Thirty Colorado sheriffs say the state's supreme court should overturn a law that limits how much ammunition gun magazines can hold.
The magazine ban was enacted in the wake of the Aurora theater shooting and signed by former-Gov. John Hickenlooper.
The sheriffs made their case in a so-called "friend of the court" filing to a case challenging the constitutionality of the law. The 2013 law banned the sale, transfer or possession of magazines that hold more than 15 rounds.
Rocky Mountain Gun Owners and the National Association for Gun Rights sued in response. State district courts ruled the law was constitutional. In 2018, the Colorado Court of Appeals upheld that decision saying the statue was reasonable for the protection of public health and safety.
The Colorado Supreme Court in April agreed to hear an appeal challenging that ruling.
A pause on a similar ban in California earlier in 2019 led to what some say were millions of such magazines being brought into that state. A judge later reinstituted the ban and said owners of them could have them while the case unfolded.
Hickenlooper has called the law hard to enforce in the past. Some sheriffs around the state have even decided they won't enforce the ban.
The 30 sheriffs who signed onto the court filing this week — nearly half of all of them in Colorado — say people should be able to have the same magazines that police can have.
The attorney representing the sheriffs in the filing is Dave Kopel of the Independence Institute, a libertarian think tank. He told CPR in April that the way the statute is written could be seen as a violation of gun owners’ Second Amendment rights.
"A reasonableness standard allows for regulation of standard magazines, but not prohibition," the sheriffs say in their filing. "Prohibition is based on the false premises that standard magazines have no legitimate uses, and that their elimination has no effect on lawful self-defense."
The sheriffs said when people have less reserve ammunition, they fire fewer shots in self-defense, which may increase the chance that they will be injured.

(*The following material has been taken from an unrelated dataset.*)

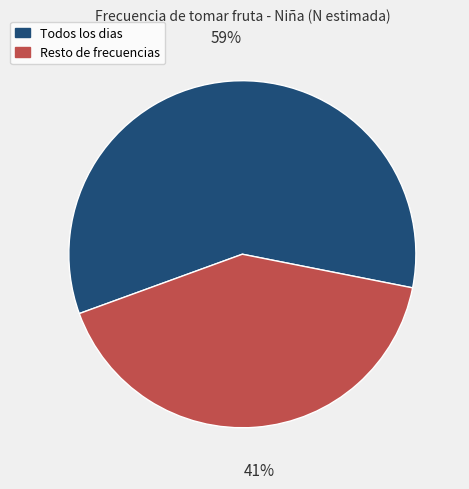

Which slice is the smallest?

Resto de frecuencias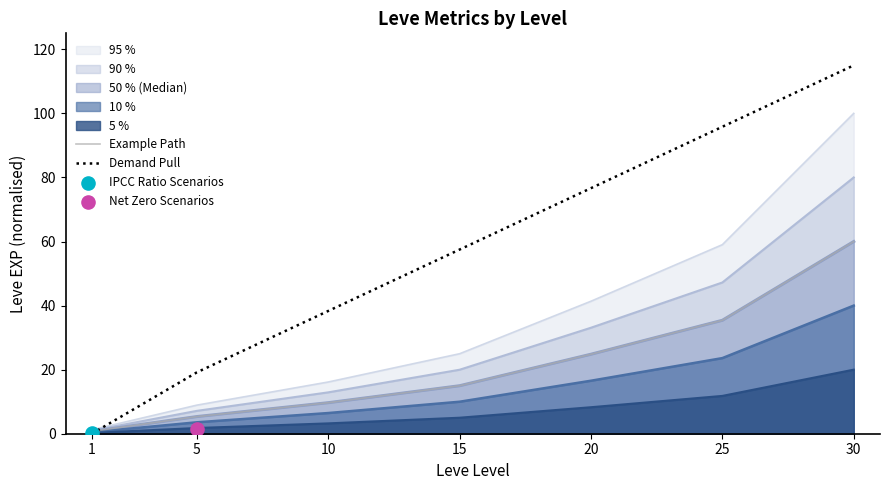

Which series has the largest total across all categories?

Demand Pull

"Sheriffs and deputies possess standard capacity magazines — up to about 20 rounds for handguns, and 30 rounds for rifles — for the same reason that law-abiding citizens should: they are best for lawful defense of self and others."
Kopel was the lead lawyer in a federal lawsuit challenging the ban — which is different from lawsuit to be heard by the Colorado Supreme Court. In that case, the U.S. Court of Appeals for the 10th Circuit decided it did not have jurisdiction because the plaintiffs did not have the standing to sue.
Defenders of the law say banning the magazines could help prevent those who commit mass shootings from killing more people.
Arguments in the case have not been scheduled.